YOUR TASK | Without the images, output every record exactly as it appears.

------------------------------

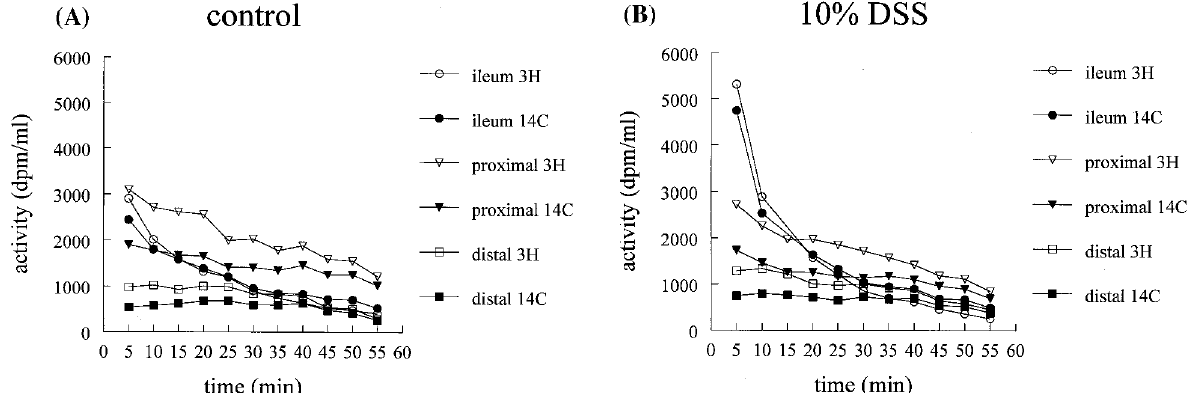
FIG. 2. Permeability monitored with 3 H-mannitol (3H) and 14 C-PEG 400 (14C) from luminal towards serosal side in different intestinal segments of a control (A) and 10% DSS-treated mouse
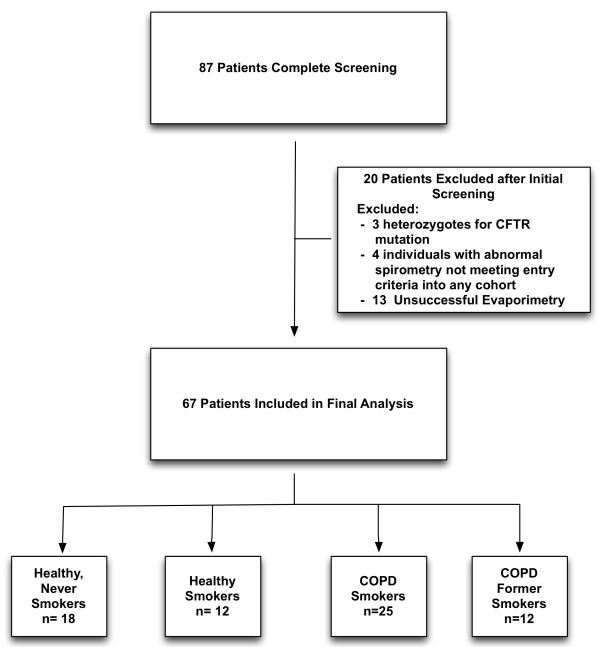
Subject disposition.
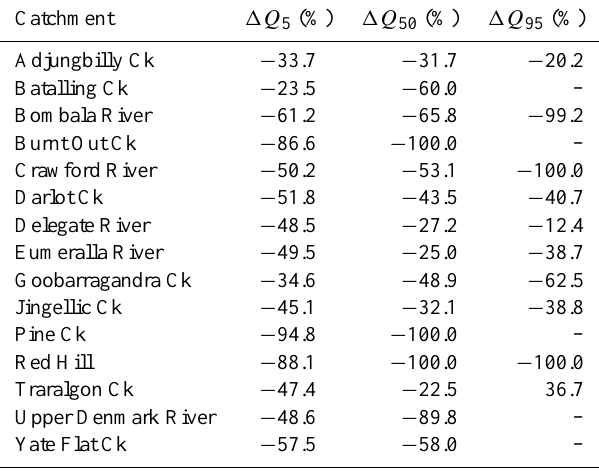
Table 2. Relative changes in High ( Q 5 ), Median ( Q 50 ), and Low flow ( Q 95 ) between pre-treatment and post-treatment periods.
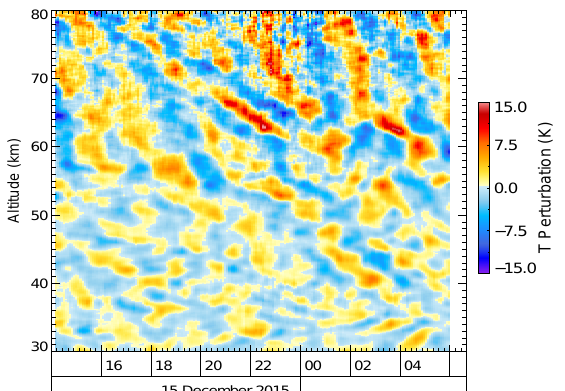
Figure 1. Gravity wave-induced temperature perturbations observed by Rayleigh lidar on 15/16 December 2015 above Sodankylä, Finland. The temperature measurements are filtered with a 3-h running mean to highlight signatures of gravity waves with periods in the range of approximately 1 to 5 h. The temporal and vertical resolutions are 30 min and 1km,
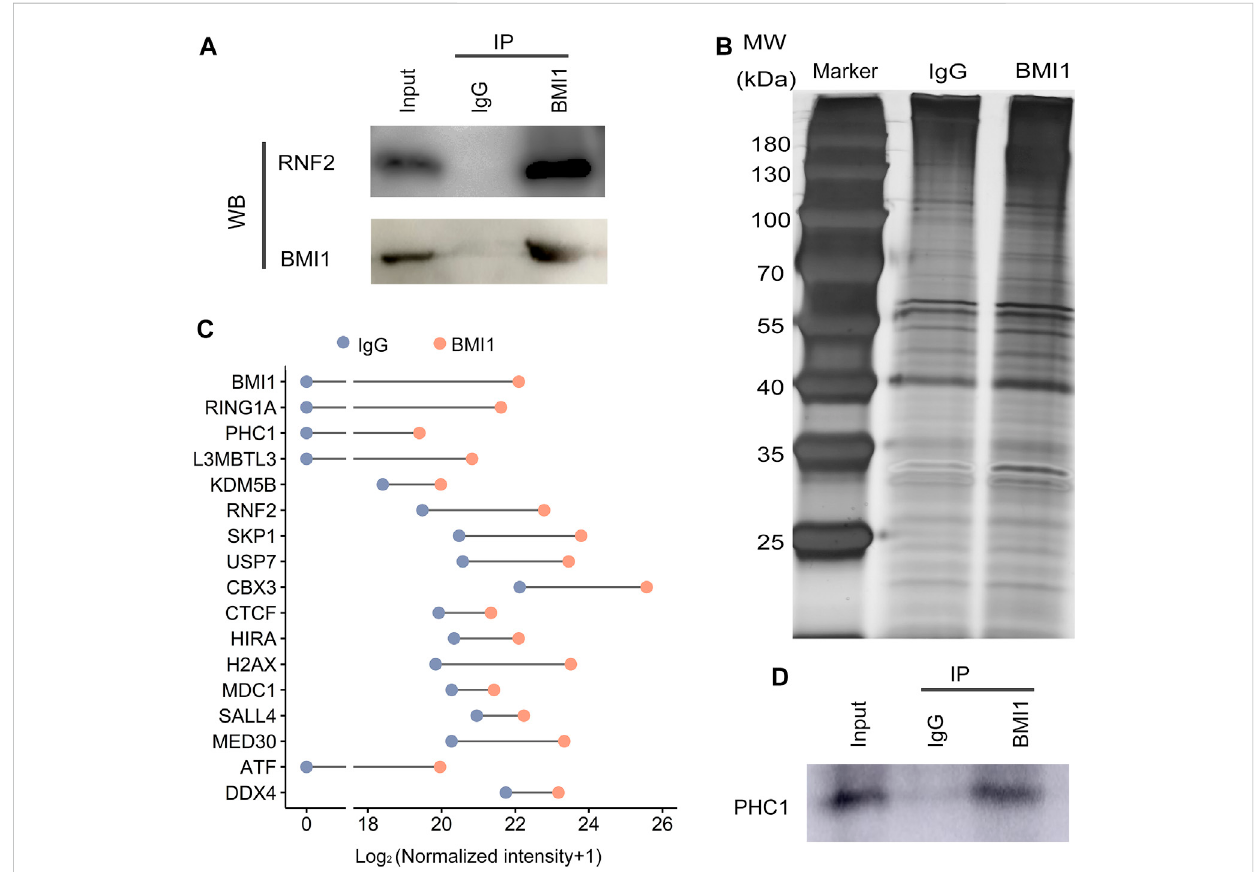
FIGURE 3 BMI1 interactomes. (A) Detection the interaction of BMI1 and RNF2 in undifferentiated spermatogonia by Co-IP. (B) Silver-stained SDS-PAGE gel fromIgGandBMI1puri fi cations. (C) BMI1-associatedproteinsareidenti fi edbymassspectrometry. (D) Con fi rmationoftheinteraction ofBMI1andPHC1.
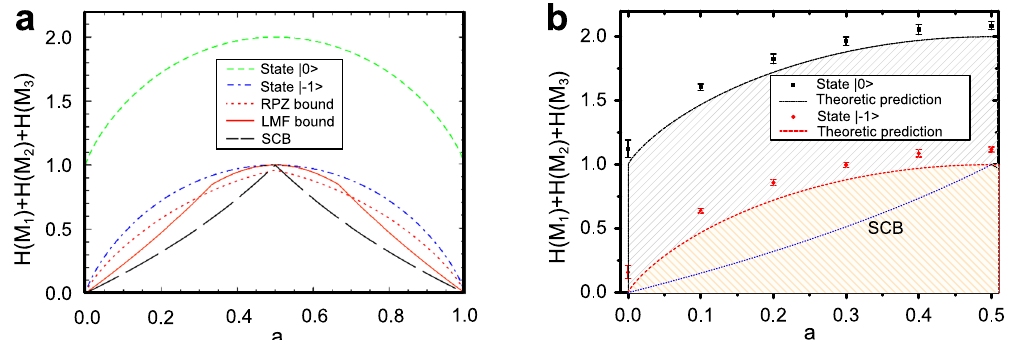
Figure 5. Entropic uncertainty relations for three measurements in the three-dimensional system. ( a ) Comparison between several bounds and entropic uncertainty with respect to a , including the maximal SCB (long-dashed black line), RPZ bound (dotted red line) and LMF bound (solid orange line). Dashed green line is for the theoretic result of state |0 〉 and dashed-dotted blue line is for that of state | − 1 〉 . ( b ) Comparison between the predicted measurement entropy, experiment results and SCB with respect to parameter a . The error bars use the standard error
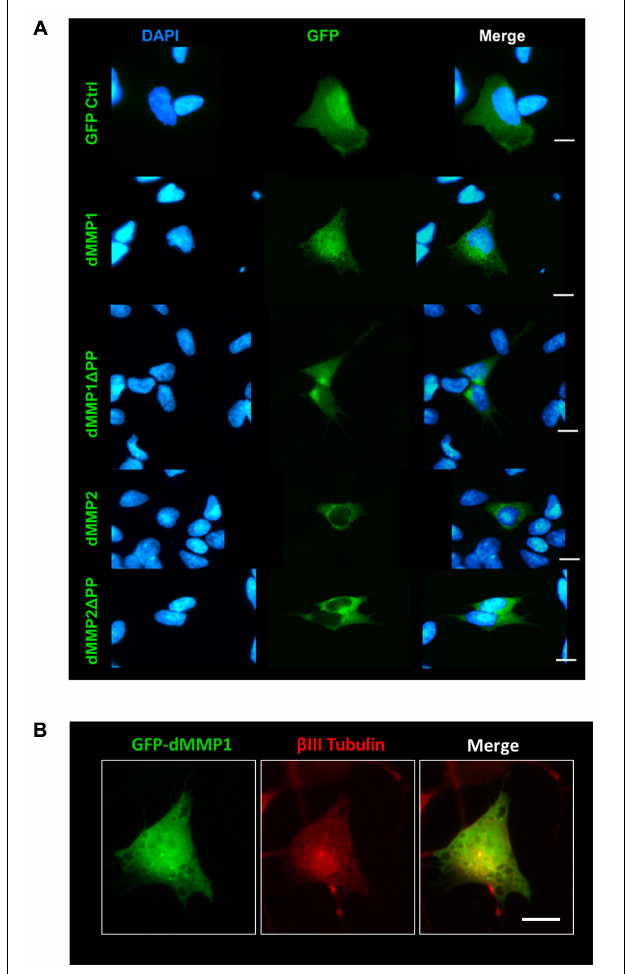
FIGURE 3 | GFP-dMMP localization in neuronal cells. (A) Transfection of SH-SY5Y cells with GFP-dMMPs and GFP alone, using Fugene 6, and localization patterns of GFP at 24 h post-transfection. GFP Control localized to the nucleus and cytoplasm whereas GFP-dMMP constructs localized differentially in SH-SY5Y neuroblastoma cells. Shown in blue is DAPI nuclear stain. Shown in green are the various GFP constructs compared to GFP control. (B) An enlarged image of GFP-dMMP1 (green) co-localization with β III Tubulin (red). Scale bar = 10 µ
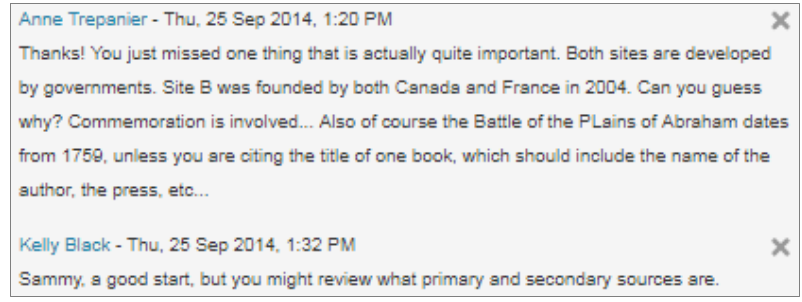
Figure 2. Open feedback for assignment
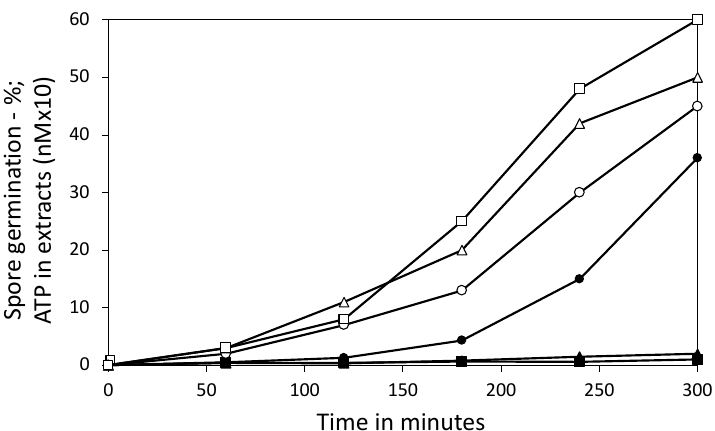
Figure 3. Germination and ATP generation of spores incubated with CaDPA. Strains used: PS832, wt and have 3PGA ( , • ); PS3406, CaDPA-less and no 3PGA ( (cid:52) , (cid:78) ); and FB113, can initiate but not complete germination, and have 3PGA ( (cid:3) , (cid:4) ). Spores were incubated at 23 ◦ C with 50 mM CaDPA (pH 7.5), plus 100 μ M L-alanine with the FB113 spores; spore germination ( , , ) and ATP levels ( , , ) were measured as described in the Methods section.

------------------------------

COMPLETED TASK |
FIG. 2. Permeability monitored with 3 H-mannitol (3H) and 14 C-PEG 400 (14C) from luminal towards serosal side in different intestinal segments of a control (A) and 10% DSS-treated mouse
Subject disposition.
Table 2. Relative changes in High ( Q 5 ), Median ( Q 50 ), and Low flow ( Q 95 ) between pre-treatment and post-treatment periods.
Figure 1. Gravity wave-induced temperature perturbations observed by Rayleigh lidar on 15/16 December 2015 above Sodankylä, Finland. The temperature measurements are filtered with a 3-h running mean to highlight signatures of gravity waves with periods in the range of approximately 1 to 5 h. The temporal and vertical resolutions are 30 min and 1km,
FIGURE 3 BMI1 interactomes. (A) Detection the interaction of BMI1 and RNF2 in undifferentiated spermatogonia by Co-IP. (B) Silver-stained SDS-PAGE gel fromIgGandBMI1puri fi cations. (C) BMI1-associatedproteinsareidenti fi edbymassspectrometry. (D) Con fi rmationoftheinteraction ofBMI1andPHC1.
Figure 5. Entropic uncertainty relations for three measurements in the three-dimensional system. ( a ) Comparison between several bounds and entropic uncertainty with respect to a , including the maximal SCB (long-dashed black line), RPZ bound (dotted red line) and LMF bound (solid orange line). Dashed green line is for the theoretic result of state |0 〉 and dashed-dotted blue line is for that of state | − 1 〉 . ( b ) Comparison between the predicted measurement entropy, experiment results and SCB with respect to parameter a . The error bars use the standard error
FIGURE 3 | GFP-dMMP localization in neuronal cells. (A) Transfection of SH-SY5Y cells with GFP-dMMPs and GFP alone, using Fugene 6, and localization patterns of GFP at 24 h post-transfection. GFP Control localized to the nucleus and cytoplasm whereas GFP-dMMP constructs localized differentially in SH-SY5Y neuroblastoma cells. Shown in blue is DAPI nuclear stain. Shown in green are the various GFP constructs compared to GFP control. (B) An enlarged image of GFP-dMMP1 (green) co-localization with β III Tubulin (red). Scale bar = 10 µ
Figure 2. Open feedback for assignment
Figure 3. Germination and ATP generation of spores incubated with CaDPA. Strains used: PS832, wt and have 3PGA ( , • ); PS3406, CaDPA-less and no 3PGA ( (cid:52) , (cid:78) ); and FB113, can initiate but not complete germination, and have 3PGA ( (cid:3) , (cid:4) ). Spores were incubated at 23 ◦ C with 50 mM CaDPA (pH 7.5), plus 100 μ M L-alanine with the FB113 spores; spore germination ( , , ) and ATP levels ( , , ) were measured as described in the Methods section.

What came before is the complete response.